1 – Medo de contaminação: gera estresse agudo;
2 – Confinamento: gera sentimento de desamparo, tédio, raiva, ansiedade e irritabilidade;
3 – Perdas econômicas decorrentes da pandemia: pode gerar depressão e estresse pós-traumático.

“A epidemia é, portanto, um forte fator de estresse que, por sua vez, é fator causal de desequilíbrios neurofisiológicos. A persistência e o prolongamento destes desequilíbrios hormonais, inflamatórios e neuroquímicos podem desencadear um transtorno mental mais grave”, disse Mari ao site da Unifesp.

Saúde mental em pauta

A questão da saúde mental ganhou destaque internacional com o ocorrido com Simone Biles nos Jogos Olímpicos de Tóquio. Uma das maiores estrelas da competição, a ginasta americana abandonou algumas competições para poupar sua saúde mental alegando estresse mental. A questão repercutiu internacional e levou a preocupação com a saúde mental ao debate público.

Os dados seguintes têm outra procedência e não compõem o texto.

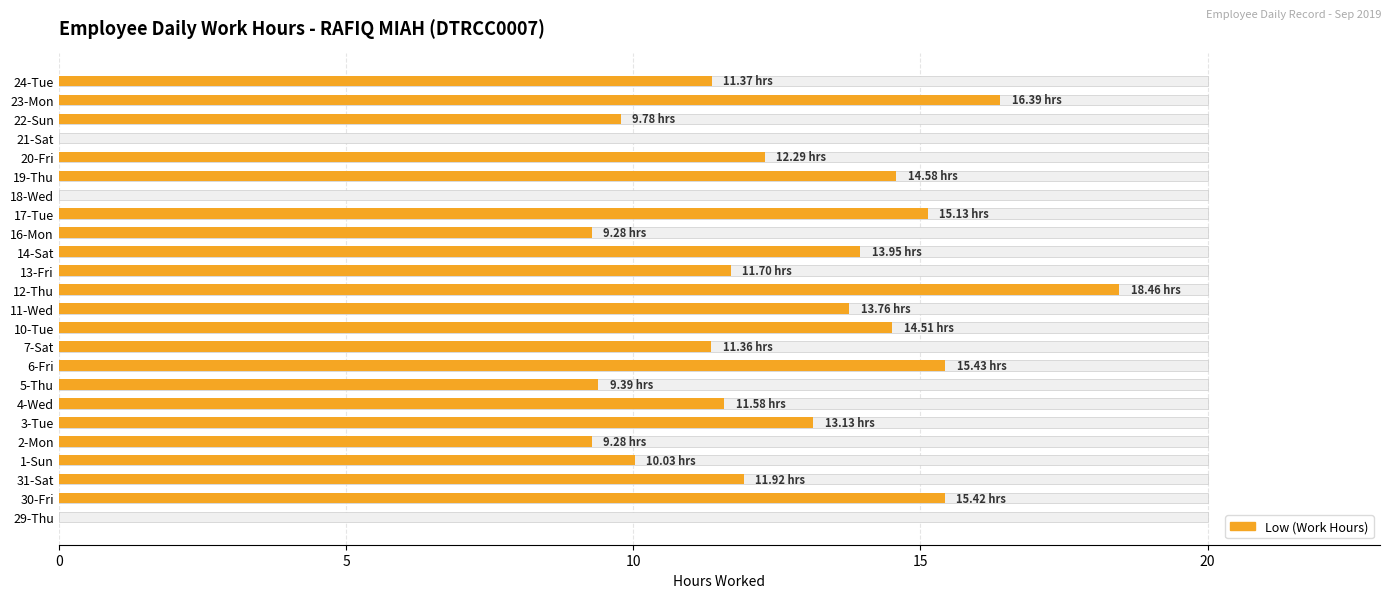

What is the average value?

11.2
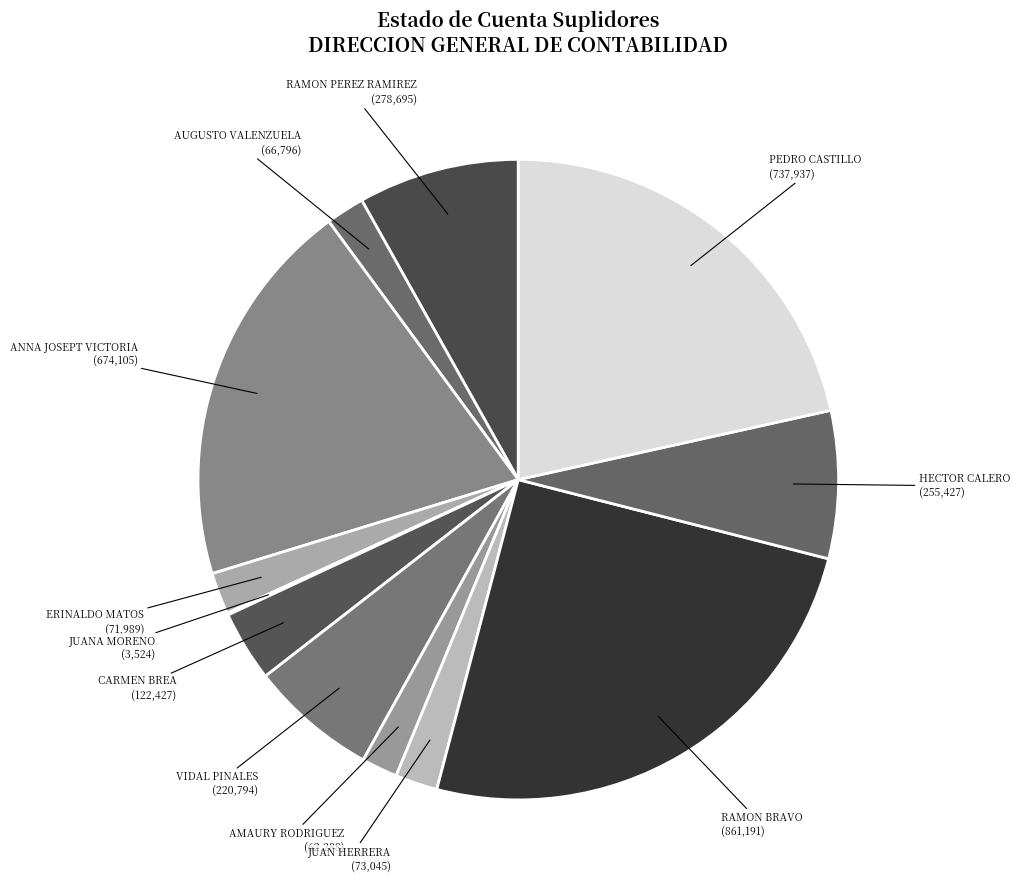

Which slice is the largest?

RAMON BRAVO (861,191)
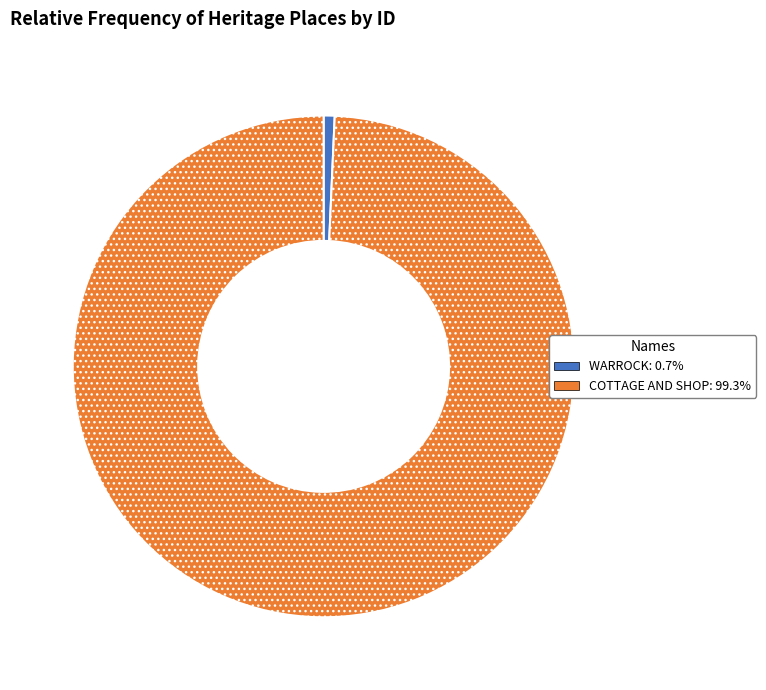

Which has a higher value, WARROCK or COTTAGE AND SHOP?

COTTAGE AND SHOP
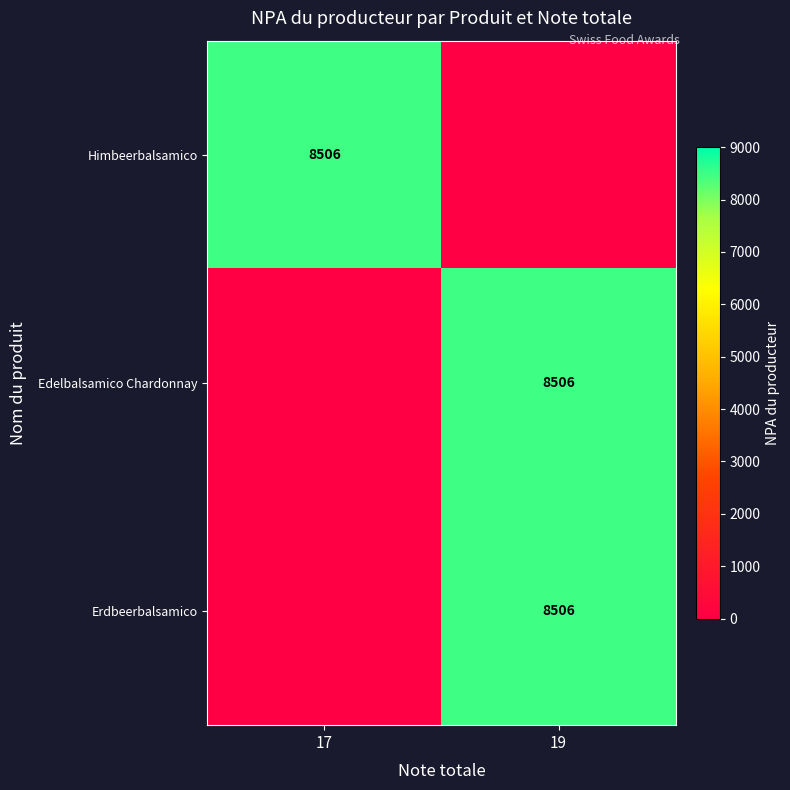

What is the maximum value shown in the chart?

8506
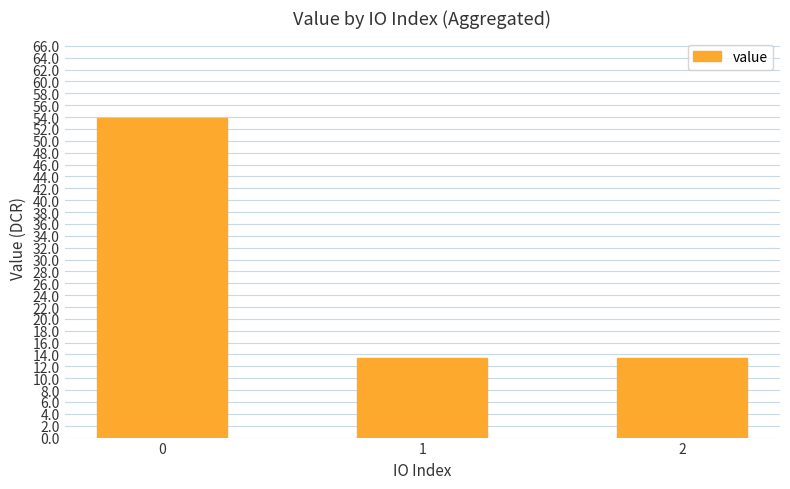

What is the value of the 1st bar from the left?

53.9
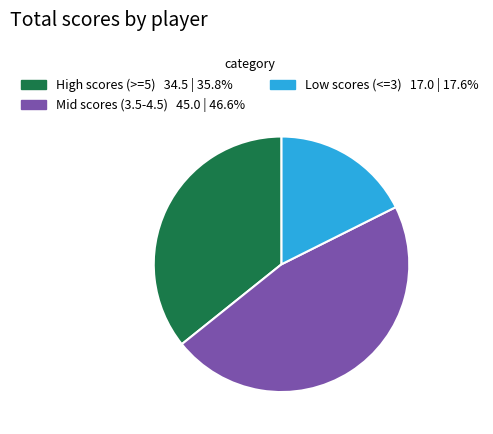

Is there any slice that represents more than half of the pie?

No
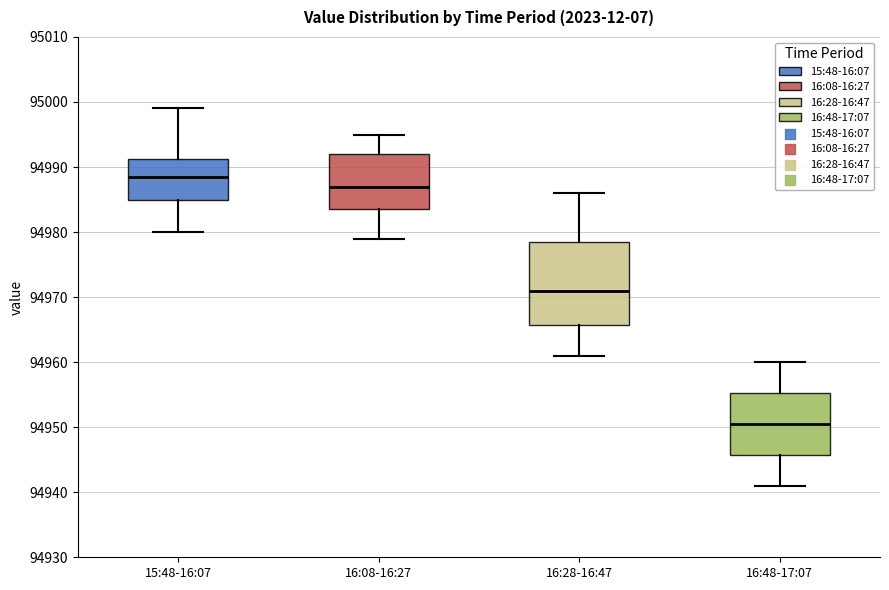

Reading left to right, transcribe this box plot: for each box, give where its median line is, the range the box spans, and where its two whiskers end, as read against the y-axis. The values are not printed on the chart, so give them approximately, as read against the axis.

15:48-16:07: median 94989, box 94985 to 94991, whiskers 94980 to 94999
16:08-16:27: median 94987, box 94984 to 94992, whiskers 94979 to 94995
16:28-16:47: median 94971, box 94966 to 94979, whiskers 94961 to 94986
16:48-17:07: median 94951, box 94946 to 94955, whiskers 94941 to 94960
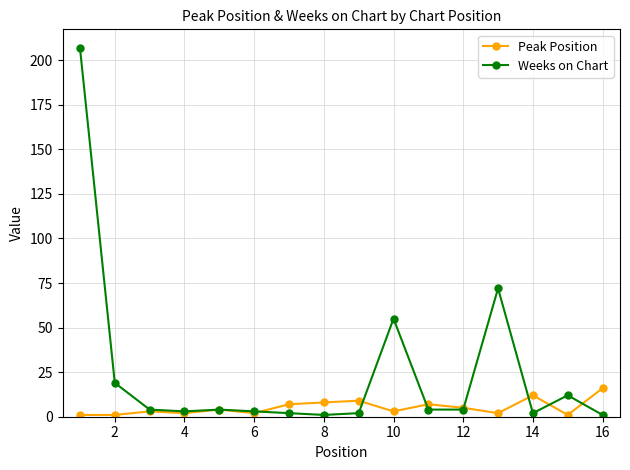

What is the minimum value shown in the chart?

1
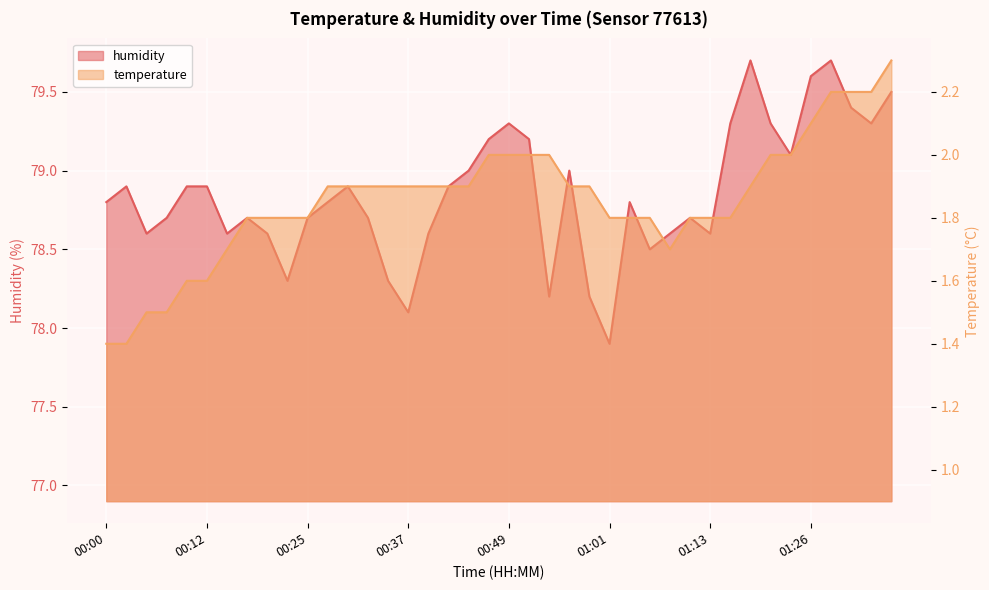

True or false: temperature and humidity cross at least once.

False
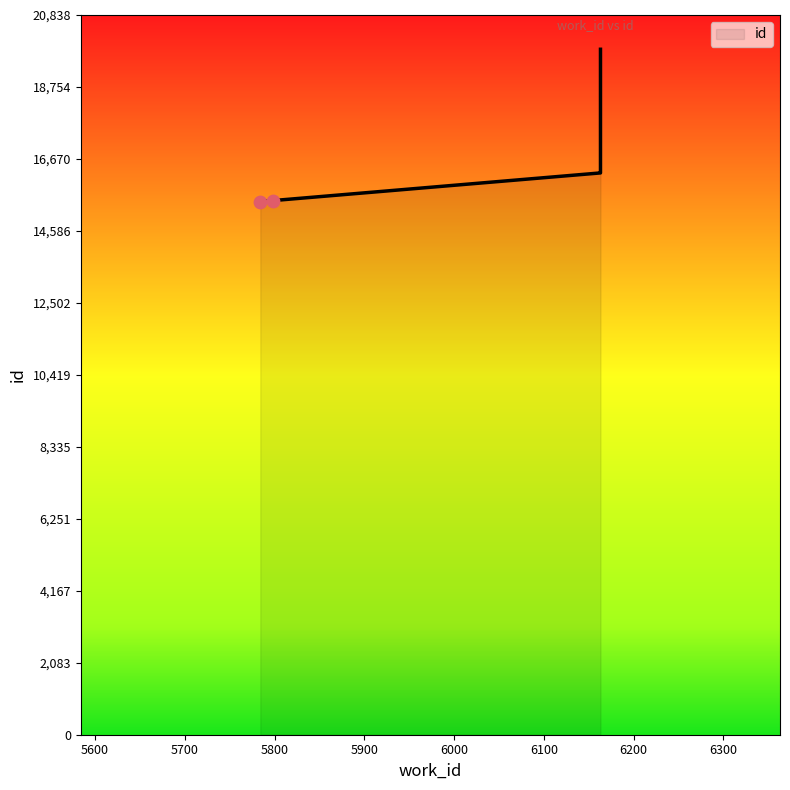

Between 5798 and 6163, which is larger?

6163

Algumas empresas já começaram a se preocupar com o problema. A Nike do estado de Oregon, nos EUA, concedeu folga de uma semana a seus funcionários administrativos para promover um descanso para a saúde mental. “Todos os nossos líderes estão enviando uma mensagem clara: reserva um tempo para relaxar, desestressar e passar tempo com seus entes queridos”, postou Matt Marrazzo, um dos gestores da empresa, no LinkedIn.

A mesma tática foi adotada pela própria rede social, em abril deste ano, para evitar Síndrome de Burnout, causada pelo estresse laboral crônico.